I have been wondering… Why and how did that happen? What crime did she commit that would justify, without any reasonable doubt in the minds of prosecutors and judges, a death sentence and, eventually, a hasty summary execution? Was she afforded any defense? Were the anti-communist prejudice and high emotions of the time so strong that they clouded judicial proceedings and distorted life-and-death judgement? How was it possible that such sentence and execution that followed were reported nowhere (barring the few cases of members at the higher echelons of the Communist Party), let alone explained, at least for the benefit of an already brow-beaten and compliant public? How did Magdalene react to the death sentence? What went through her mind when the verdict of the biased, insulated from the press, Military Court was delivered? Did she cry, did she feel hopeless or she stood firm and proud? Did she regret her life choices? What did she say to any of her comrades or captors in the days leading to their execution? Had she been given the opportunity by anyone to denounce her beliefs, avoid death and get on with a miserable life in Greece or in exile, as many like herself did? Why did she not sign a ‘declaration of repentance’ that could have exonerated her? What feelings and thoughts overwhelmed her before the execution in a death row cell in Yendi Kule? Was she granted a last wish? Were there any last words? Was she hoping for a review of her case or clemency and a last-minute reprieve? How did the soldiers of the firing squad, reluctant conscripts from the same humble origins as herself, feel when firing at communists? Where was her dead body buried? Was anyone informed by the family? Did anyone care, or rather all involved, friends or foes, were enveloped by fear and horror?

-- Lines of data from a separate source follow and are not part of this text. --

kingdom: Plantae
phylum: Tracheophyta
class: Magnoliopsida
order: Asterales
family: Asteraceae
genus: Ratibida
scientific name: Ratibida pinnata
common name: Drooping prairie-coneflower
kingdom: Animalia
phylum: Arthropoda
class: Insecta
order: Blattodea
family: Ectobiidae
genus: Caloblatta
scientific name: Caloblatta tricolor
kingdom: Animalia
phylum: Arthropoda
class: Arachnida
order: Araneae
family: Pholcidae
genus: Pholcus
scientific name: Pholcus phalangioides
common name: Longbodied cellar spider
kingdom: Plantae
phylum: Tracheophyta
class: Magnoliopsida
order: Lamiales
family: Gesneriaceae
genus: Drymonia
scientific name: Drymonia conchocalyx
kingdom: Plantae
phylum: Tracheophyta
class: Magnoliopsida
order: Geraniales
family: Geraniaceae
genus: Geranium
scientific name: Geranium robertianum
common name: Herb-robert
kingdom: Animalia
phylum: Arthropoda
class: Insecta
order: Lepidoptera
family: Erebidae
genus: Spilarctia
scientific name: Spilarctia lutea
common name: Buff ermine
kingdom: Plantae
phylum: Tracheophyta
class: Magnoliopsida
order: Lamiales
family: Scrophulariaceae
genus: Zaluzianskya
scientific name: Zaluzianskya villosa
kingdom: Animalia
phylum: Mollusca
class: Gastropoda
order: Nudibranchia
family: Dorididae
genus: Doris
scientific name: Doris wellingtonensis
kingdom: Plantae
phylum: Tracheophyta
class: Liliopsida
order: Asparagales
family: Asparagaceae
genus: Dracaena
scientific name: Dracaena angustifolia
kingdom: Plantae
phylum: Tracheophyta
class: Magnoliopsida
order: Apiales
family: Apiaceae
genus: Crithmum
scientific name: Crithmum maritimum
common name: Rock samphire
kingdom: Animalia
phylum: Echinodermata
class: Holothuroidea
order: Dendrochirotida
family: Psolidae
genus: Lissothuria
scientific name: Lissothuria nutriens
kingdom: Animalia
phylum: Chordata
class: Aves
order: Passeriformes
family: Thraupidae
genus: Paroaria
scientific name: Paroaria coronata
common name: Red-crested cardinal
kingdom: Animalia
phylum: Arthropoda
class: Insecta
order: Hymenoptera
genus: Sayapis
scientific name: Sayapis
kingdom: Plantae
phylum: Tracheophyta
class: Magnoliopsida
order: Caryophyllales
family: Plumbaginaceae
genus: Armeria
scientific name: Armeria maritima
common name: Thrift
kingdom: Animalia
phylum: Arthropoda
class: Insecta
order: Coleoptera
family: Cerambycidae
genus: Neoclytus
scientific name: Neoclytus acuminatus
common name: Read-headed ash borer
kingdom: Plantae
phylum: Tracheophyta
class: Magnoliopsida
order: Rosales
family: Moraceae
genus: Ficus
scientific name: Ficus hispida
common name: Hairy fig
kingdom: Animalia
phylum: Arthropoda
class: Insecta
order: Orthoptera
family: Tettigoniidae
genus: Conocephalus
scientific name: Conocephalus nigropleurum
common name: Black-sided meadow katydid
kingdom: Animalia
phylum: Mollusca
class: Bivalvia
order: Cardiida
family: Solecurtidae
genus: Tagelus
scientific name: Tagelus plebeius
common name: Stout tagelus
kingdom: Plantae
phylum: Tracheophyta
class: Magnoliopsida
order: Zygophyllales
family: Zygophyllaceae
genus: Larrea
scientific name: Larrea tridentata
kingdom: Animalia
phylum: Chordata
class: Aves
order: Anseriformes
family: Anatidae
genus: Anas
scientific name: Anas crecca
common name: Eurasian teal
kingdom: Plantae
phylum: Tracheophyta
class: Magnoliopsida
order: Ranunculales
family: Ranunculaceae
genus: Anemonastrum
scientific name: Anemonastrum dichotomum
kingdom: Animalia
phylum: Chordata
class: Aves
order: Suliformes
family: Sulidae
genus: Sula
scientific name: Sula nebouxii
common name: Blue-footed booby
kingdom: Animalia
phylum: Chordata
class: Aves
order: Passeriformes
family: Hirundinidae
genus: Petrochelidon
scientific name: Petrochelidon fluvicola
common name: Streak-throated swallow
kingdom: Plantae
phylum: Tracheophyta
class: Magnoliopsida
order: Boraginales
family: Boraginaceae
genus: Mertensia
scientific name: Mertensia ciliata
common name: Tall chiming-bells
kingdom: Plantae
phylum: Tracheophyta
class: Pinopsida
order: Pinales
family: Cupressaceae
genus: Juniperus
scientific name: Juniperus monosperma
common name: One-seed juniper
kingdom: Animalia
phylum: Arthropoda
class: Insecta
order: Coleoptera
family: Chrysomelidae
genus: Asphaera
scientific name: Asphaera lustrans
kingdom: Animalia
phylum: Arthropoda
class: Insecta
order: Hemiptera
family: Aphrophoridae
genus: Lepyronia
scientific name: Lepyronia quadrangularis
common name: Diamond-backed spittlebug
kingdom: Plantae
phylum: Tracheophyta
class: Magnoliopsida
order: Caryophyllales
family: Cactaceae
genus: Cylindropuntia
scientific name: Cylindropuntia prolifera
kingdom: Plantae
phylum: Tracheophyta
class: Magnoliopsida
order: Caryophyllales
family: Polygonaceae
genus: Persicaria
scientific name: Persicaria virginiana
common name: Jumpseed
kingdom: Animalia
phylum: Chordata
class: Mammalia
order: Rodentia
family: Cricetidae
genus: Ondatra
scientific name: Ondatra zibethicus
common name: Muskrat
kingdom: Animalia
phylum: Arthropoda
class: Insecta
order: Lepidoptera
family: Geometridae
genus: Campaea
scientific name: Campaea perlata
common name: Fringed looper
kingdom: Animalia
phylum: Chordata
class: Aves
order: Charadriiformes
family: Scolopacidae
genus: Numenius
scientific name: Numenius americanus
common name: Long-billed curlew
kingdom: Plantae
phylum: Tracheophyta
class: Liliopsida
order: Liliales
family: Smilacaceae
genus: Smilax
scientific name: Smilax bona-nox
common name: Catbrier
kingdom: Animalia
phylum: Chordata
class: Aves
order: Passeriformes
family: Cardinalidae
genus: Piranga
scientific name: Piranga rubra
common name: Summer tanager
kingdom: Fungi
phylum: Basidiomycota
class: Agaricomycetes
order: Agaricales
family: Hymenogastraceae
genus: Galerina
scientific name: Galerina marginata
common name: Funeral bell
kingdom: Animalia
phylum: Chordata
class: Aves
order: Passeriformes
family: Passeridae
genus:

English translation. Nobody knows, nobody will ever know. It has not been recorded anywhere, in no footnote of the history of the City or of the Party she dedicated her life to, or embedded in tales of the neighborhood and our family, but unaccounted for in any of the many books written about the tragic events of that period. Likely, she was buried in some unmarked grave behind the medieval Yendi Kule, in one of the makeshift "invisible" graveyards for executed communists and criminals from the Nazi Occupation and the Civil War years, razed after the war ended, unbeknownst to her husband and family, if not forsaken. The deep and dignified gaze of the family photo hid untold courage and will and determination. From that photograph and the fragments of dad’s memory, I only know of you, Magdalene! Although, I did also raise the red flag in my youth, like you did, fascinated by a nebulous revolutionary vision on the side of the damned of this world and wept whenever I heard "You have fallen victims, brothers, you..." -the anthem of the fallen Resistance fighters, I came in my maturity to the blunt and unfortunate realization: your sacrifice was not worth it. And that filled me with the deep sorrow for the unjust loss in vain of you and many of your comrades.

Several times, alone or with a partner, I climbed to Thessaloniki’s Acropolis and the Yendi Koule fortress through the cobbled streets of the Upper Town several times. I told, Magdalene, your short story to everyone I had by my side in those visits. I walked into the detention chambers, into the solitary confinement cells, into the claustrophobic courtyards surrounded by tall walls. I walked around behind the walls of the Ottoman fortress, which the modern Greek stake transformed to a notorious prison, where communists, the Nazi Fritz Schubert, and other criminals, last being in 1968 of a certain Pagkratideswere jailed and executed. Unkempt grass, weeds, some scattered old trees, the floodlights that illuminate the grey walls of the miserable prison, for the benefit of tourists and passers-by, then houses, too many houses, the main road, the school that was built on the graves of the executed, the church of St Paul, the pine forest beyond. Nothing would have hinted to the horrors that unfolded further down the barren hill decades ago.